If you’re not around, there’s only one parent to look after your children, which could mean additional financial help is required. 

You’ll also want to look at your required length of cover. If your sole intention is to cover your mortgage, and you have twenty years of payments remaining, your policy length should reflect this. Similarly, if you want to ensure your children are financially covered until they turn 18, secure a policy that lasts until then. 

Finally, consider how much you can afford to pay in premiums and whether you have any additional cover in place. There’s little point in taking out a policy you cannot afford, as you risk having it invalidated if you’re not up to date with the premiums. 

You may also have employment which offers a death in service benefit or be fortunate enough to have savings. By considering how much cover your family already have, you could potentially have a smaller family income benefit policy and, therefore, save money on the cost of premiums. 

How are my premiums determined? 

Similar to other life insurance products, your premiums are calculated through using key information. 

Your age, smoking status, medical history, weight/BMI and occupation all play a role in determining your premiums.  

Essentially, the insurer wants to know how much risk you pose to them (the likelihood of a claim being made) so they can provide you with appropriate policy terms and pricing.  

It’s essential to provide accurate information. Providing false details or withholding information is called “non-disclosure” and will lead to your policy being invalidated. 

Unlike life insurance, premiums aren’t necessarily guaranteed. You also have an option of reviewable premiums, which your provider has the right to increase over time. 

Your policy should be one that has the right amount of cover to meet your individual requirements, that is at a price within your budget.  

Should I take out a joint family income benefit policy? 

While it’s certainly plausible to take out a joint family income benefit policy, there are advantages and disadvantages to doing this. 

This is a good way to save money as both parents can be covered on the same policy with just a single premium to pay.  

However, policies will only pay out when the first policy holder passes away. After this the policy will expire, meaning no additional claims can be made on the policy and the surviving parent will no longer be covered. 

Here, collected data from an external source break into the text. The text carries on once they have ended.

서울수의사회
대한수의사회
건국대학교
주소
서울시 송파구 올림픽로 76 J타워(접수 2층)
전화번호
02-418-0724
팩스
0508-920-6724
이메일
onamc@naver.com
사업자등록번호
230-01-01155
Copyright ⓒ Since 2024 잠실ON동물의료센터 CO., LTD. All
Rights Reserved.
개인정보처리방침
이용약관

It’s also important to consider that, as information will be required about both parents, if one is considered to be more high risk, the overall premium will reflect this – meaning one parent could being paying more than is necessary.  

For example, if one parent is older, smokes and/or has a pre-existing medical condition this will increase the shared premium price.  

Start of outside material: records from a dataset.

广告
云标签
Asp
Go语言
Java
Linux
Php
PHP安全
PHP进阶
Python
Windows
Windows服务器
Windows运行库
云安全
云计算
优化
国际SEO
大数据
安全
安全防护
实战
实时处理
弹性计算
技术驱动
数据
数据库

Taking out two single policies may result in paying two premiums, but it could also provide two sets of monthly payments. 

It’s therefore worth establishing if a joint policy would be beneficial and save you money in the long term. 

I’ve decided – this is what I need. How do I apply? 

The best way to secure family income benefit is by using a life insurance broker like Reassured Advice. The most important reason for this is they can compare a range of quotes from the whole of the market, saving you time. If you know the policy type you require and your cover amount then you could also use a reputable comparison website. 

By doing this, they can find the best possible deal, personalised to your individual requirements – whether that’s family income benefit, life insurance or income protection. Quotes are fee-free, no-obligation and start from as little as 20p-a-day. 

Reassured Advice can support and guide you through the whole application process, while helping you make an informed decision about your requirements.  

Anything else I should know? 

If you’re unsure about exactly what you need, it’s still worth contacting an FCA-regulated broker.  

Life insurance brokers can provide additional information to help you make an informed decision about what cover is best for you. They can also provide someone for you to bounce ideas off, helping you determine what you require. 

Once you’re covered, you can relax, knowing your family’s financial future is protected.